— start INPUT MATERIAL —

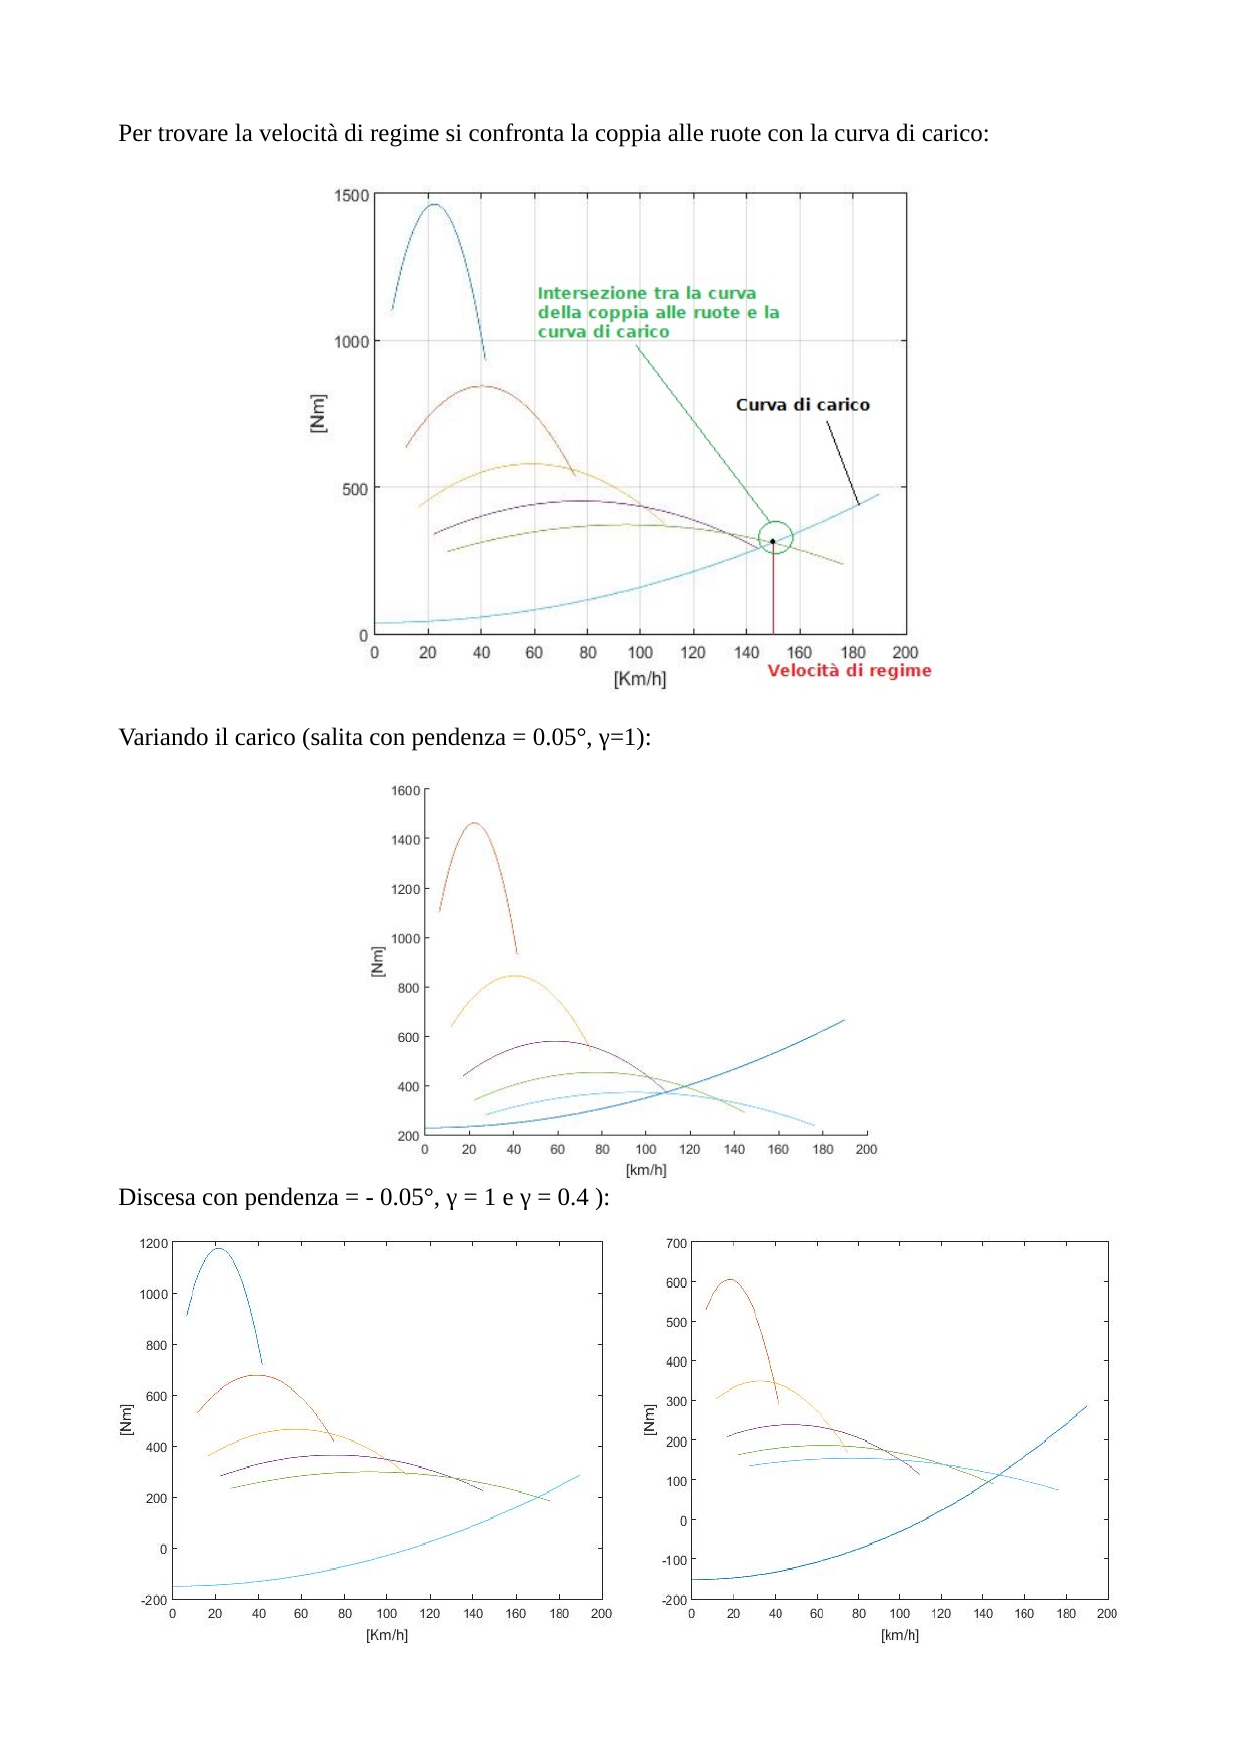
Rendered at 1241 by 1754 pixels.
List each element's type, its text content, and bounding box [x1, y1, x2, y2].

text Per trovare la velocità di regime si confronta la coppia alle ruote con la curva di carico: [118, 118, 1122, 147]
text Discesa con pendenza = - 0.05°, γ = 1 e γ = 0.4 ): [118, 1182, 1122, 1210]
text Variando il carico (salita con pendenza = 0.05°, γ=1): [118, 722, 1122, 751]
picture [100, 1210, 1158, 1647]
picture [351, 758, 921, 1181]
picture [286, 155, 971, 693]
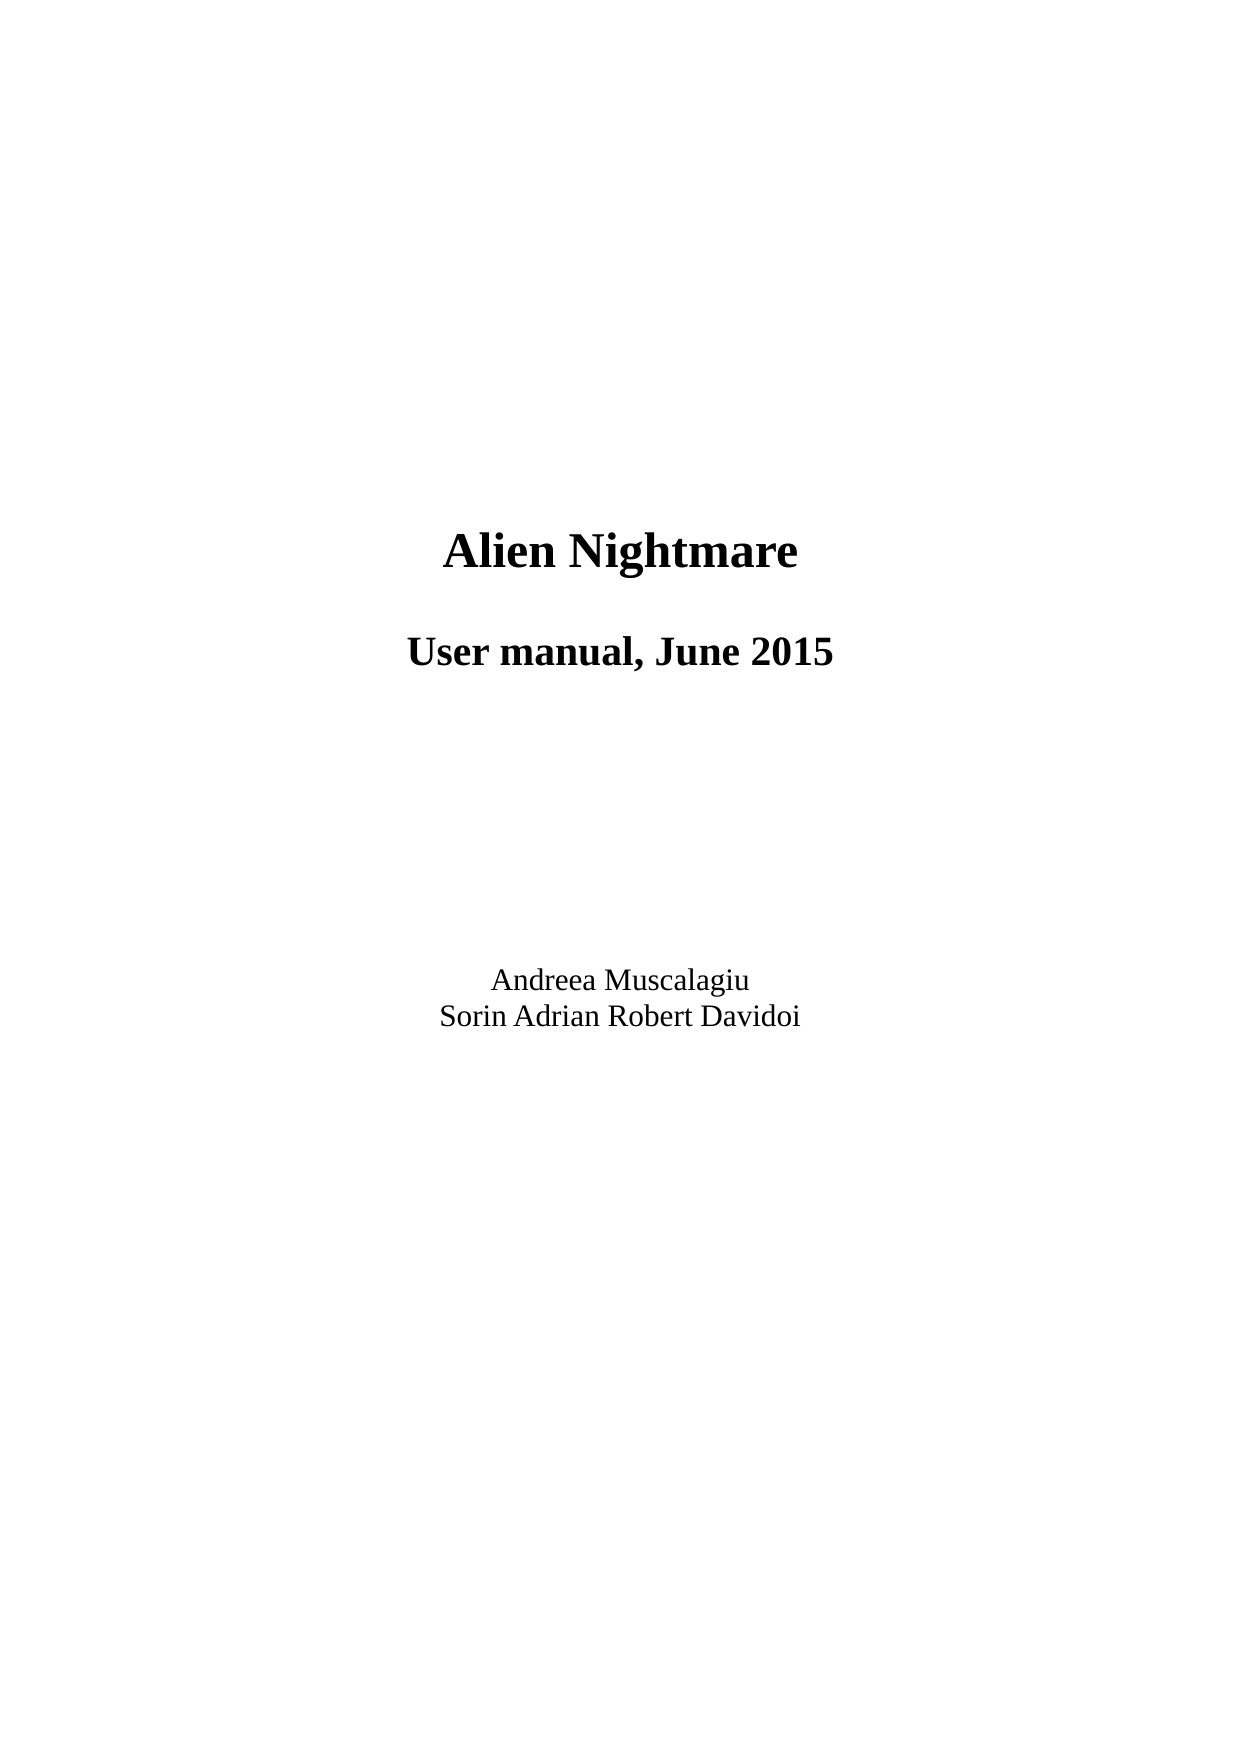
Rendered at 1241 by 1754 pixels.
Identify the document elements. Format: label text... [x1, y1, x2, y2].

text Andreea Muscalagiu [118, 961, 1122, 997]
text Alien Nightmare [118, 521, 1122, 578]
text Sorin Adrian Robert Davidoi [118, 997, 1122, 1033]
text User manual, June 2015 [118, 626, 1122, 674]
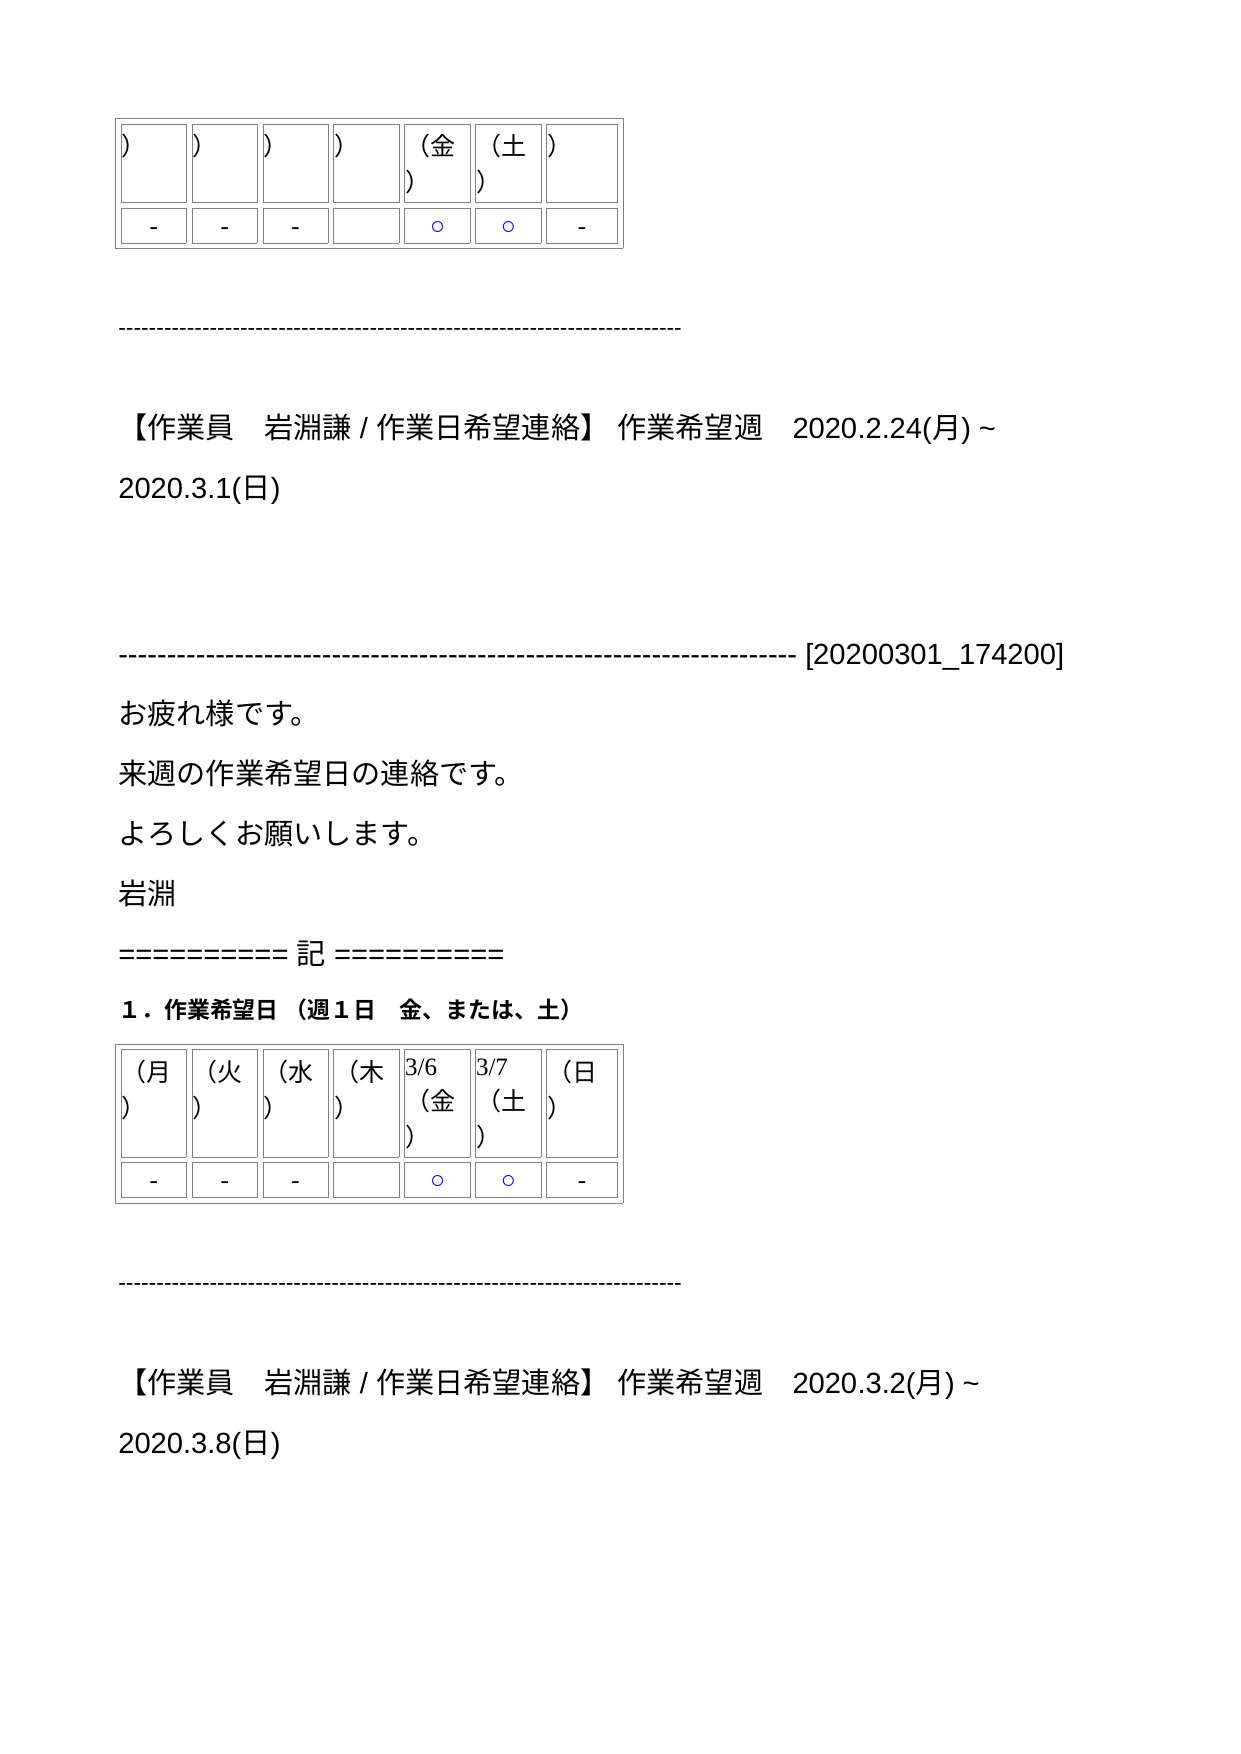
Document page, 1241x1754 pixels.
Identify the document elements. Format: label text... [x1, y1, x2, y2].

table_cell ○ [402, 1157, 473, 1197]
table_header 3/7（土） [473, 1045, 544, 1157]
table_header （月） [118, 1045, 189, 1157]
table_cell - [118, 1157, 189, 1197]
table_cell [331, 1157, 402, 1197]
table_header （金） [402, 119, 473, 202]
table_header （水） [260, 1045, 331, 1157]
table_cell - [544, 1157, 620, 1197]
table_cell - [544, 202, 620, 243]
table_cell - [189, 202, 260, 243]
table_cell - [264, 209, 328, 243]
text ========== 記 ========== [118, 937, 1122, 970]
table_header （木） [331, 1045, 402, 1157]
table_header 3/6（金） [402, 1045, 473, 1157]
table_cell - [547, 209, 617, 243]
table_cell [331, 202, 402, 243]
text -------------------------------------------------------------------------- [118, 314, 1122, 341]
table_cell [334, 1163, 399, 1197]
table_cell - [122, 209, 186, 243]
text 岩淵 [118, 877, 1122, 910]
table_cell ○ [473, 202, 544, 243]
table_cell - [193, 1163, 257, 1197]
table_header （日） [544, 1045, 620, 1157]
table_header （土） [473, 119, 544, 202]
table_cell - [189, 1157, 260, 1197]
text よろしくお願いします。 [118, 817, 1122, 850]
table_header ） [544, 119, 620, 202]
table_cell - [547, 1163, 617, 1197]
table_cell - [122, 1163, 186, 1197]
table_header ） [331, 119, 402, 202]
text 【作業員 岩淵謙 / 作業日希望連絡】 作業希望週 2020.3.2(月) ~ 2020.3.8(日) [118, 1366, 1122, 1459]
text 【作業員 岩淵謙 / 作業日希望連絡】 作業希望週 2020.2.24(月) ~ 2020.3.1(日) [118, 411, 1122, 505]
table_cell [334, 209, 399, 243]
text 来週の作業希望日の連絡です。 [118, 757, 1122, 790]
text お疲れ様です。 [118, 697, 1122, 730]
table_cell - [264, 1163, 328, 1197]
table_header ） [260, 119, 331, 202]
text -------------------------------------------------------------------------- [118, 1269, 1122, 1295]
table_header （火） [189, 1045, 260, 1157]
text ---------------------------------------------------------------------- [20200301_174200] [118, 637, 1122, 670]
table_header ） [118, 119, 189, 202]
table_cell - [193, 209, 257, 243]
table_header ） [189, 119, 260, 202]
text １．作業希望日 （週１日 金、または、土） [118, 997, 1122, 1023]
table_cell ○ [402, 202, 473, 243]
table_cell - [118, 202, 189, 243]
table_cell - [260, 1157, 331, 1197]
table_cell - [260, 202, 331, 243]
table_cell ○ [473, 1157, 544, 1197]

— end INPUT MATERIAL —

Please arrange all three entries above as a JSON list of strings, one string per line, skipping blank lines and leaving the pictures out.

ANSWER TO THIS PROBLEM
[
  "Rendered at 1241 by 1754 pixels.",
  "List each element's type, its text content, and bounding box [x1, y1, x2, y2].",
  "text Per trovare la velocità di regime si confronta la coppia alle ruote con la curva di carico: [118, 118, 1122, 147]",
  "text Discesa con pendenza = - 0.05°, γ = 1 e γ = 0.4 ): [118, 1182, 1122, 1210]",
  "text Variando il carico (salita con pendenza = 0.05°, γ=1): [118, 722, 1122, 751]",
  "picture [100, 1210, 1158, 1647]",
  "picture [351, 758, 921, 1181]",
  "picture [286, 155, 971, 693]",
  "Rendered at 1241 by 1754 pixels.",
  "Identify the document elements. Format: label text... [x1, y1, x2, y2].",
  "text Andreea Muscalagiu [118, 961, 1122, 997]",
  "text Alien Nightmare [118, 521, 1122, 578]",
  "text Sorin Adrian Robert Davidoi [118, 997, 1122, 1033]",
  "text User manual, June 2015 [118, 626, 1122, 674]",
  "Document page, 1241x1754 pixels.",
  "Identify the document elements. Format: label text... [x1, y1, x2, y2].",
  "table_cell ○ [402, 1157, 473, 1197]",
  "table_header 3/7（土） [473, 1045, 544, 1157]",
  "table_header （月） [118, 1045, 189, 1157]",
  "table_cell - [118, 1157, 189, 1197]",
  "table_cell [331, 1157, 402, 1197]",
  "table_header （金） [402, 119, 473, 202]",
  "table_header （水） [260, 1045, 331, 1157]",
  "table_cell - [544, 1157, 620, 1197]",
  "table_cell - [544, 202, 620, 243]",
  "table_cell - [189, 202, 260, 243]",
  "table_cell - [264, 209, 328, 243]",
  "text ========== 記 ========== [118, 937, 1122, 970]",
  "table_header （木） [331, 1045, 402, 1157]",
  "table_header 3/6（金） [402, 1045, 473, 1157]",
  "table_cell - [547, 209, 617, 243]",
  "table_cell [331, 202, 402, 243]",
  "text -------------------------------------------------------------------------- [118, 314, 1122, 341]",
  "table_cell [334, 1163, 399, 1197]",
  "table_cell - [122, 209, 186, 243]",
  "text 岩淵 [118, 877, 1122, 910]",
  "table_cell ○ [473, 202, 544, 243]",
  "table_cell - [193, 1163, 257, 1197]",
  "table_header （日） [544, 1045, 620, 1157]",
  "table_header （土） [473, 119, 544, 202]",
  "table_cell - [189, 1157, 260, 1197]",
  "text よろしくお願いします。 [118, 817, 1122, 850]",
  "table_header ） [544, 119, 620, 202]",
  "table_cell - [547, 1163, 617, 1197]",
  "table_cell - [122, 1163, 186, 1197]",
  "table_header ） [331, 119, 402, 202]",
  "text 【作業員 岩淵謙 / 作業日希望連絡】 作業希望週 2020.3.2(月) ~ 2020.3.8(日) [118, 1366, 1122, 1459]",
  "text 【作業員 岩淵謙 / 作業日希望連絡】 作業希望週 2020.2.24(月) ~ 2020.3.1(日) [118, 411, 1122, 505]",
  "table_cell [334, 209, 399, 243]",
  "text 来週の作業希望日の連絡です。 [118, 757, 1122, 790]",
  "text お疲れ様です。 [118, 697, 1122, 730]",
  "table_cell - [264, 1163, 328, 1197]",
  "table_header ） [260, 119, 331, 202]",
  "text -------------------------------------------------------------------------- [118, 1269, 1122, 1295]",
  "table_header （火） [189, 1045, 260, 1157]",
  "text ---------------------------------------------------------------------- [20200301_174200] [118, 637, 1122, 670]",
  "table_header ） [118, 119, 189, 202]",
  "table_cell - [193, 209, 257, 243]",
  "table_header ） [189, 119, 260, 202]",
  "text １．作業希望日 （週１日 金、または、土） [118, 997, 1122, 1023]",
  "table_cell ○ [402, 202, 473, 243]",
  "table_cell - [118, 202, 189, 243]",
  "table_cell - [260, 1157, 331, 1197]",
  "table_cell - [260, 202, 331, 243]",
  "table_cell ○ [473, 1157, 544, 1197]"
]